La loi « Climat et Résilience » du 22 août 2021 a posé un cadre juridique nouveau, mais sélectif. Sélectif, car il ne concerne que le recul du trait de côte (et non la submersion). Sur la base de cartographies du risque, les communes sont invitées à établir les règles adaptées à leurs territoires. La réforme est génératrice d’une lourde responsabilité pour les élus locaux. L’objet de la réforme est de connaître l’évolution du recul du trait de côte, présenter les outils juridiques nécessaires pour gérer les biens existants et vulnérables, encadrer les nouvelles constructions, permettre la recomposition spatiale.

Afin de compléter cet arsenal, le législateur a permis au gouvernement de légiférer par voie d’ordonnance. Ceci afin de créer un nouveau régime de bail réel immobilier de longue durée, le « bail réel d’adaptation à l’érosion côtière » (BRAEC) ; de définir ou d’adapter les outils d’aménagement foncier et de maîtrise foncière nécessaires à l’adaptation des territoires concernés ; de prévoir et de définir des dérogations à la loi Littoral lorsqu’elles sont nécessaires à un projet de relocalisation ; de prévoir des mesures d’adaptation en outre-mer.

Il s’agit notamment de faciliter la maîtrise foncière des terrains directement exposés au phénomène, par les collectivités et les acteurs publics ou parapublics.

Un décret fixe la liste des communes dont l’action doit être adaptée aux phénomènes hydrosédimentaires entraînant l’érosion du littoral

Un décret fixe la liste des communes dont l’action doit être adaptée aux phénomènes hydrosédimentaires entraînant l’érosion du littoral. La liste est établie sur la base du volontariat.
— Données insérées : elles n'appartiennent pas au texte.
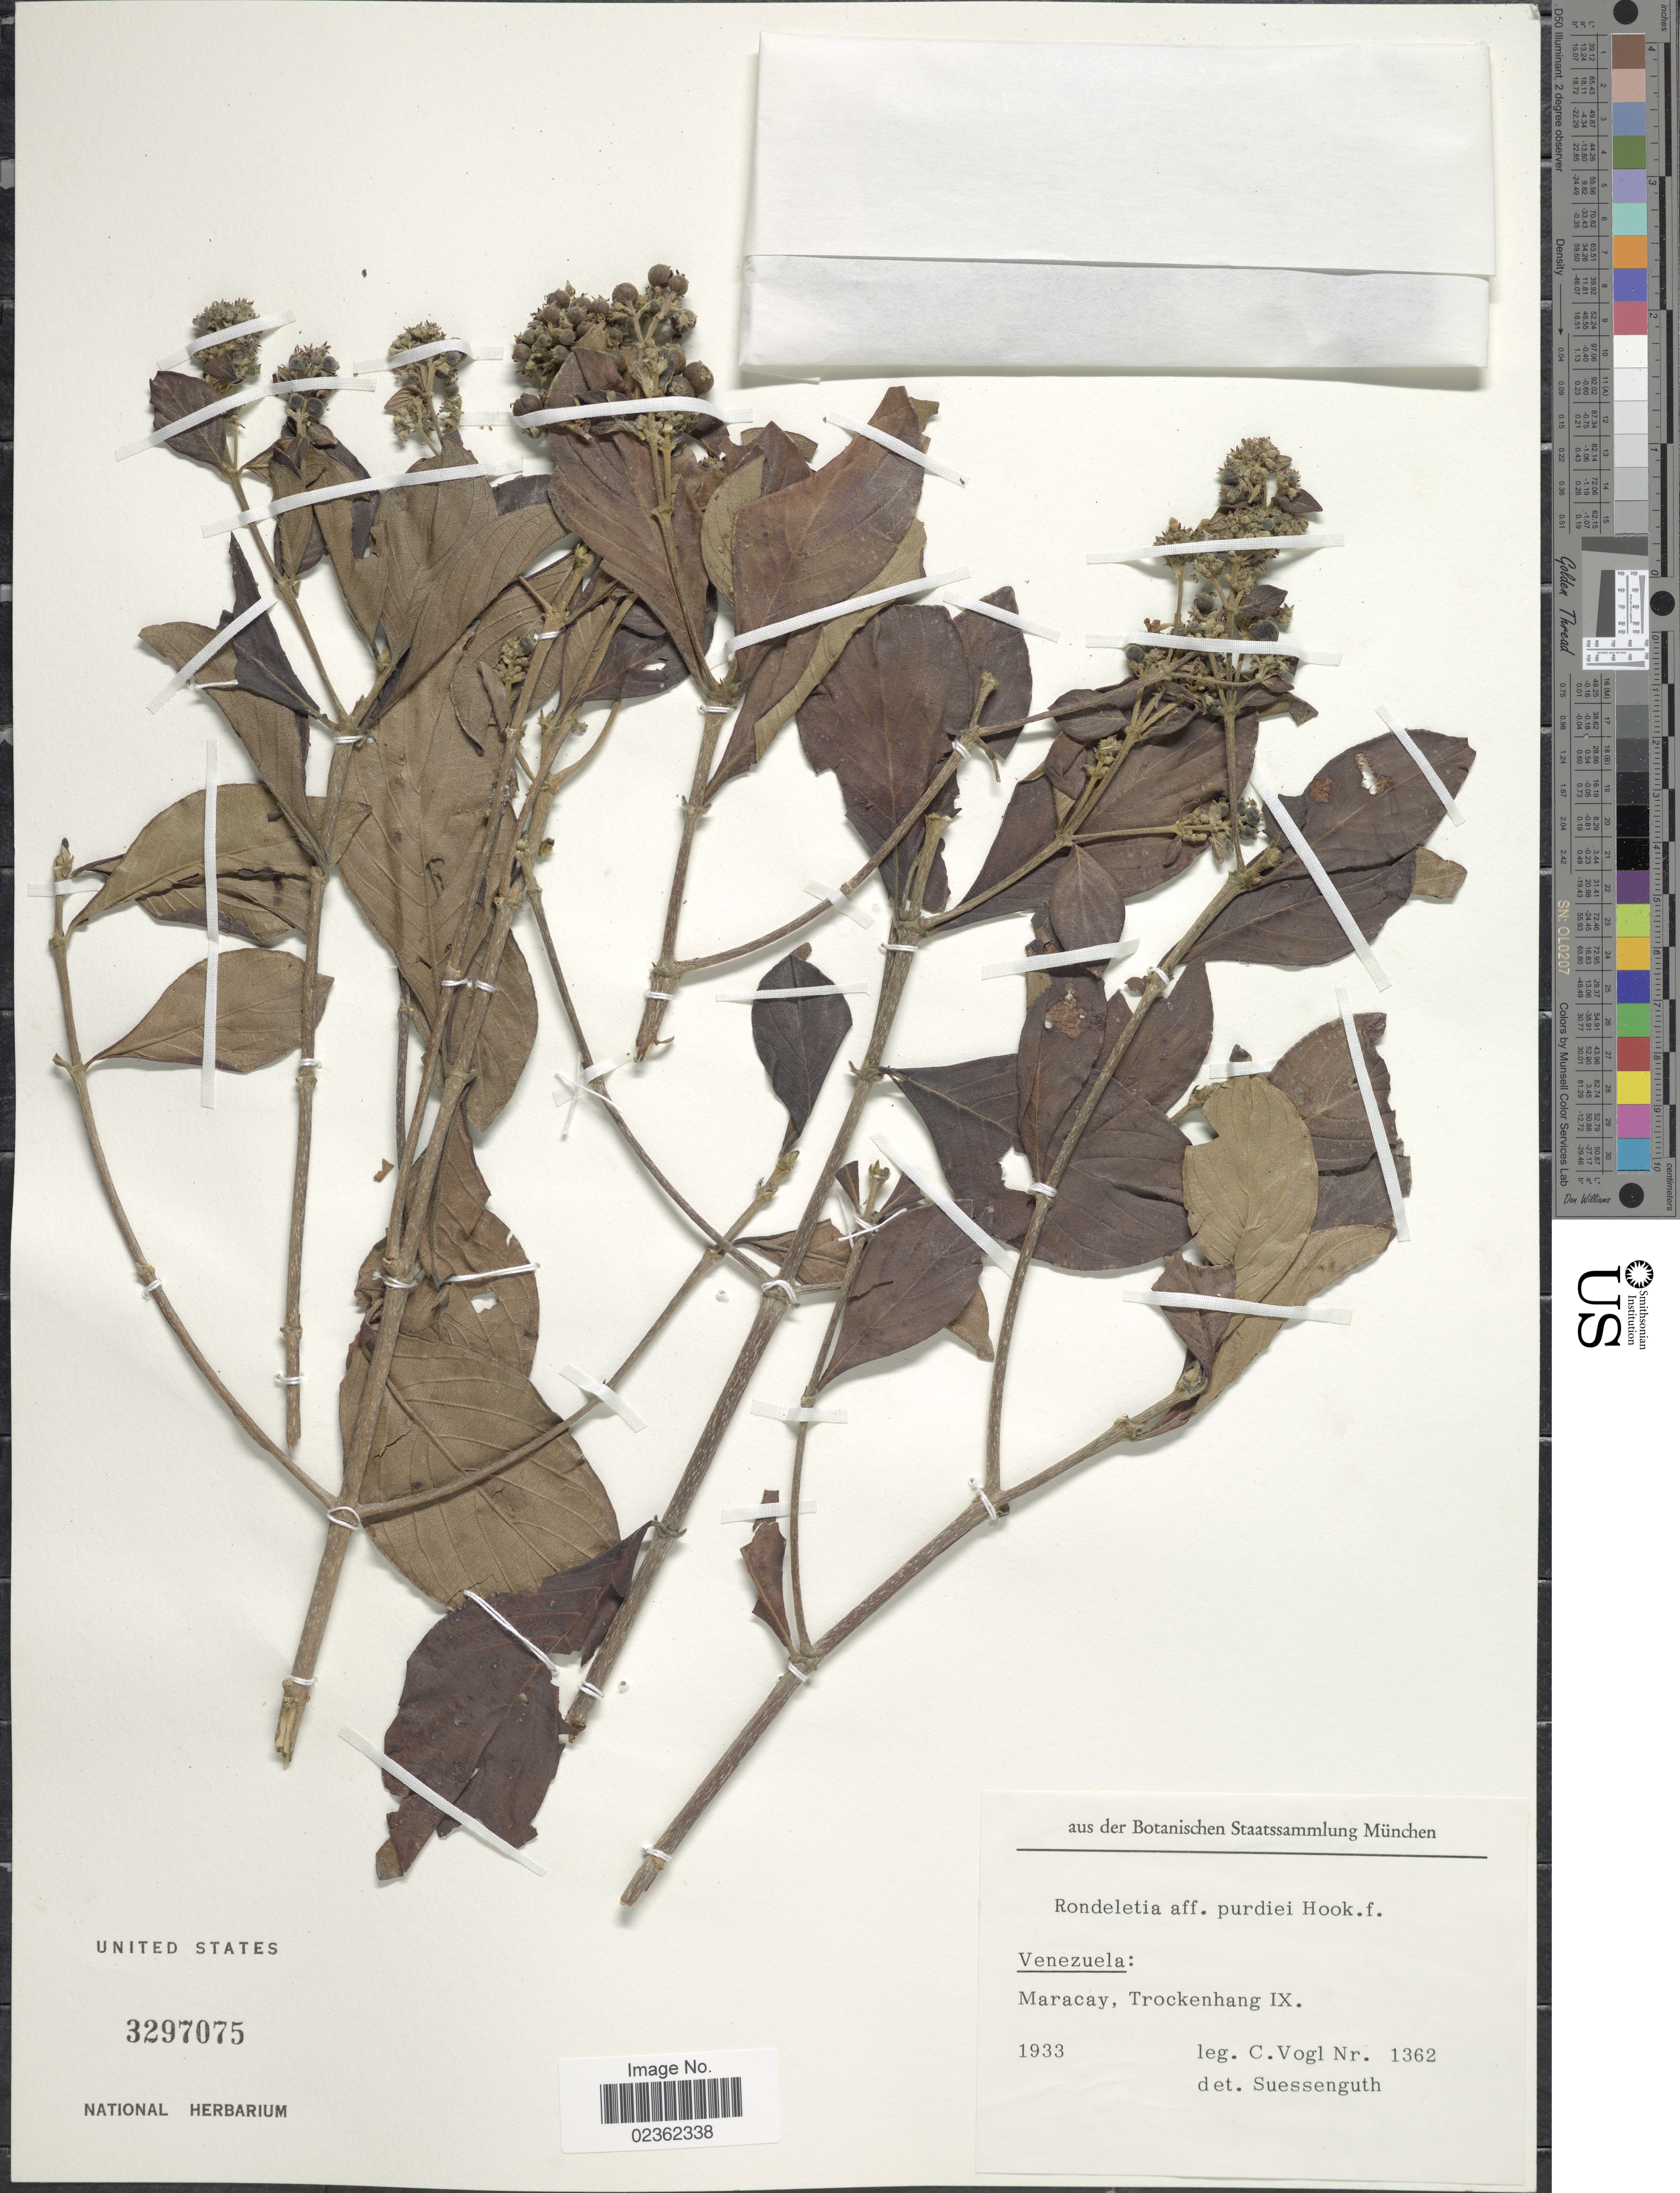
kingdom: Plantae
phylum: Tracheophyta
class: Magnoliopsida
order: Gentianales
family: Rubiaceae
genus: Rondeletia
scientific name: Rondeletia purdiei var. purdiei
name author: Hook. f.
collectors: C. Vogl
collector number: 1362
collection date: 1933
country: Venezuela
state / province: Aragua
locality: Maracay, Trockenhang IX.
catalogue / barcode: US 3297075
Elle est révisée tous les neuf ans.

L’inclusion d’une commune dans le dispositif a des conséquences :

– à titre obligatoire, les communes dont le territoire n’est pas couvert par un plan de prévention des risques littoraux prescrit ou approuvé sont tenues d’établir une carte locale d’exposition dudit territoire au recul du trait de côte ;

– à titre optionnel, les communes dont le territoire est couvert par un plan de prévention des risques littoraux prescrit ou approuvé peuvent prévoir d’établir une carte locale de projection du recul du trait de côte. Si la carte n’est pas établie, les dispositions du PPRL continueront de s’appliquer, mais la commune ne pourra pas utiliser les nouveaux outils prévus par la loi Climat et Résilience.

La question du recul du trait de côte devient donc essentielle dans les éléments d’informations fournies par les notaires lors des transactions immobilières…

Mais pas que ! En effet, ce sujet imprègne de nombreux pans du droit et aura, inévitablement, un impact sur les questions d’évaluation immobilière et foncières dans le cadre des actes de droit de la famille, de valorisation des terres dans les actes agricoles, ou de responsabilité en droit des sociétés.